Además, Asiya recibió apoyo económico mensual de ₦40.000 durante seis meses, suficiente para asegurar la compra de comida y medicinas, y para recuperar la tranquilidad. “Ahora me siento independiente”, afirma. “Puedo alimentar a mi hijo e incluso ahorrar un poco. Ya no paso hambre.”
Pero no solo necesitaba alimentos. Su mente, frágil tras haber sufrido años de trauma, también necesitaba cuidados. El equipo de protección de Plan International le ofreció apoyo psicosocial. “Antes sentía miedo. Pensaba que volverían a por mí”, confiesa. “Me sentía perdida, como si me faltara algo. Ahora me siento completa.”
Aún tiene sueños, aunque distintos a los de la infancia. A los 20 años, Asiya cree que quizá la educación formal ya no esté a su alcance, pero no se rinde. Con la estabilidad que le ha dado el apoyo económico mensual de Plan International, está aprendiendo un oficio y quiere convertirse en costurera para poder ofrecer un futuro mejor a ella y a su hijo.
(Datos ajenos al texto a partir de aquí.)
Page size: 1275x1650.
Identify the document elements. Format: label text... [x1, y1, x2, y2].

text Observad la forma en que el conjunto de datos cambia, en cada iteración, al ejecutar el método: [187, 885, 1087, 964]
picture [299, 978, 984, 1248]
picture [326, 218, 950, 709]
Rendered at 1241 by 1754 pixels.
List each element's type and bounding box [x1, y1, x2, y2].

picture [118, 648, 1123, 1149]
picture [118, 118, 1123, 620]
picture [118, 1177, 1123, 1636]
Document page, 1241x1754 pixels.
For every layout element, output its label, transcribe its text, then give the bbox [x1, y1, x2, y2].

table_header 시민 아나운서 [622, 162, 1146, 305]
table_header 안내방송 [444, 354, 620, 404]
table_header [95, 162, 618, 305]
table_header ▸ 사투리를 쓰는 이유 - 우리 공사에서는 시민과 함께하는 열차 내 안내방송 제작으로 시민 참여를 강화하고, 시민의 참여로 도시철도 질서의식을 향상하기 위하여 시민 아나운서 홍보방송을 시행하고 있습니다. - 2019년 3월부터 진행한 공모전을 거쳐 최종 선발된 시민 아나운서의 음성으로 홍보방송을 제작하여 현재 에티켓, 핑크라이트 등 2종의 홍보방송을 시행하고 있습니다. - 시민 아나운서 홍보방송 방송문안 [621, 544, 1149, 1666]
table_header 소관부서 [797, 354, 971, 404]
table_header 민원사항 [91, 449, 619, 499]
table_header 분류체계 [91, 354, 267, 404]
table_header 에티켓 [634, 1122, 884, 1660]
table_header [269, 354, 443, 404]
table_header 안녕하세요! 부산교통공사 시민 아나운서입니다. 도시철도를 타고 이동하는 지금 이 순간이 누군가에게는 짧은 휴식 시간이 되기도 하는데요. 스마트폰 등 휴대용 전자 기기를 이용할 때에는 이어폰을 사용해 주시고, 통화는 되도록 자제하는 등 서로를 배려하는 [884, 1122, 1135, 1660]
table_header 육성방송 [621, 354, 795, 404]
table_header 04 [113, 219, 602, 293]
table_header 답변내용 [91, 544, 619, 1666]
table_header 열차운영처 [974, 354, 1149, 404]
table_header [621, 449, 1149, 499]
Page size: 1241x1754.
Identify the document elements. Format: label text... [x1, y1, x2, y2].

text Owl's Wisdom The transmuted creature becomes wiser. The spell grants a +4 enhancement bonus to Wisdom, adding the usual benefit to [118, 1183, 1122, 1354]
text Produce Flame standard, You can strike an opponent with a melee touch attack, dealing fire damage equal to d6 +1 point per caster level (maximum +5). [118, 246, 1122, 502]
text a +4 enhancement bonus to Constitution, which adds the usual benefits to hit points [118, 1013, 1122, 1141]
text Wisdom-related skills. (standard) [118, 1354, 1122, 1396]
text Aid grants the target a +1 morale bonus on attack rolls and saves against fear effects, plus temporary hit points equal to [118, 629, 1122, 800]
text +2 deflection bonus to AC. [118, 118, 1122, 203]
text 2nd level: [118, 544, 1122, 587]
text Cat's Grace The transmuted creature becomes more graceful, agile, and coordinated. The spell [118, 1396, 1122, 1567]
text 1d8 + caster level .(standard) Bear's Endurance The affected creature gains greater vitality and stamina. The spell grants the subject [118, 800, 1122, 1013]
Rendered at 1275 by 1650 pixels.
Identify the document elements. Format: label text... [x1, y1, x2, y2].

Asiya es una de las muchas jóvenes beneficiarias del proyecto Provisión de Servicios Básicos Multisectoriales para Adolescentes y Jóvenes en la Región del Lago Chad, financiado por el Ministerio Federal de Asuntos Exteriores de Alemania (GFFO) para apoyar a adolescentes y jóvenes desplazados por la insurgencia. Su historia no es solo un testimonio de supervivencia; demuestra lo que es posible cuando el apoyo y la resiliencia se unen.
*Todos los nombres han sido modificados para proteger la identidad de las personas.